Across papers three through five discussed above, I develop a view of human cognition on which we reason by building small cognitive models, tailored to the task at hand. I have a couple projects in early stages of development that spell out consequences of this view for non-ideal and social epistemology. The first of these looks at the effect of relevance on non-ideal epistemology. Ideal epistemology classically foregrounds one question, ‘what does my evidence support?’ (or, ‘what am I justified in believing’?). For computationally limited reasoners like us there is another question that must be answered before the question of justification can even be entertained; namely, ‘what is relevant to think about?’. The strategies our minds use to answer this, highlighting certain things as salient and worthy of attention and backgrounding limitless others, have consequences that ramify throughout our beliefs. I’d like to explore how different such strategies might account for certain high-profile cognitive failures, such as confirmation bias, belief polarization, or weakness of will. I think each of these cases can be explained as an occasion on which a generally good cue to relevance (prior beliefs, the relevance judgements of others, or a merely proximal good) leads us astray. 

Another project looks at the foundations of non-ideal epistemology and the theory of credences or degrees of belief.

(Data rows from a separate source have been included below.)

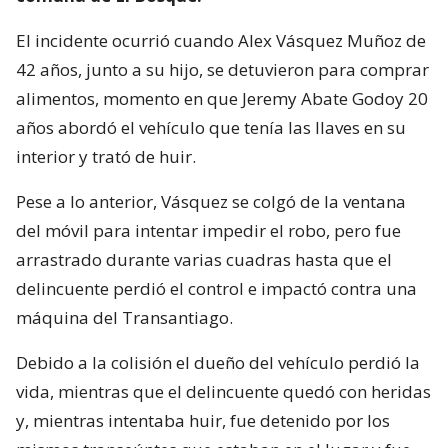
El incidente ocurrió cuando Alex Vásquez Muñoz de
42 años, junto a su hijo, se detuvieron para comprar
alimentos, momento en que Jeremy Abate Godoy 20
años abordó el vehículo que tenía las llaves en su
interior y trató de huir.
Pese a lo anterior, Vásquez se colgó de la ventana
del móvil para intentar impedir el robo, pero fue
arrastrado durante varias cuadras hasta que el
delincuente perdió el control e impactó contra una
máquina del Transantiago.
Debido a la colisión el dueño del vehículo perdió la
vida, mientras que el delincuente quedó con heridas
y, mientras intentaba huir, fue detenido por los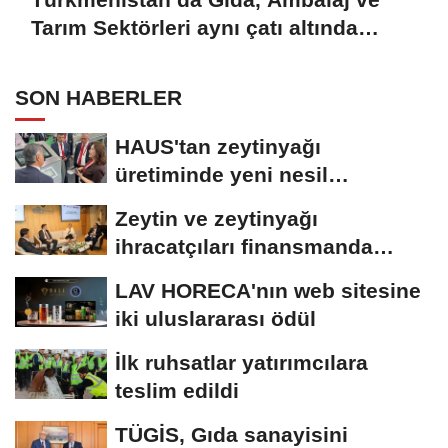
Tarım Sektörleri aynı çatı altında
buluşuyor
SON HABERLER
HAUS'tan zeytinyağı
üretiminde yeni nesil
teknolojiler
Zeytin ve zeytinyağı
ihracatçıları finansmanda
kolaylık bekliyor
LAV HORECA'nın web sitesine
iki uluslararası ödül
İlk ruhsatlar yatırımcılara
teslim edildi
TÜGİS, Gıda sanayisini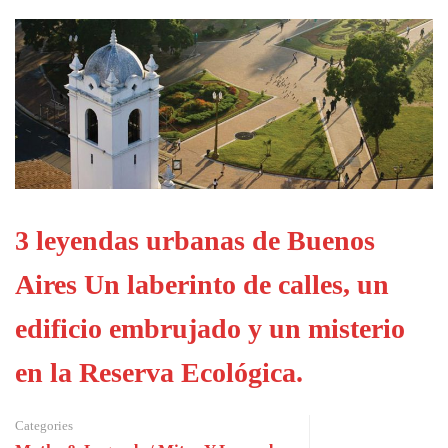
3 leyendas urbanas de Buenos
Aires Un laberinto de calles, un
edificio embrujado y un misterio
en la Reserva Ecológica.
Categories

Epistemologists who work on credences typically take an anti-realist perspective: credences are convenient fictions – part of a rational redescription of the agent’s behavior. Indeed, the full set of realist requirements on credences cannot be met by anything really in the head (precisely for computational tractability reasons). But if the view of cognition described above is on the right track, then there are probabilistic representations in the head that play many of the essential roles traditionally played by credences. I use this observation to develop a pluralist, but realist, account of credences. This is significant because the anti-realist account of credences has historically made non-ideal epistemology very hard. (When we’re silent about what things actually exist in the mind, we can’t easily draw distinctions between epistemic norms that are actionable and those that are not!) I argue that having a clearer idea of what credences are puts non-ideal epistemology on a more solid foundation, helping us uncover the norms of reasoning for agents with minds like ours.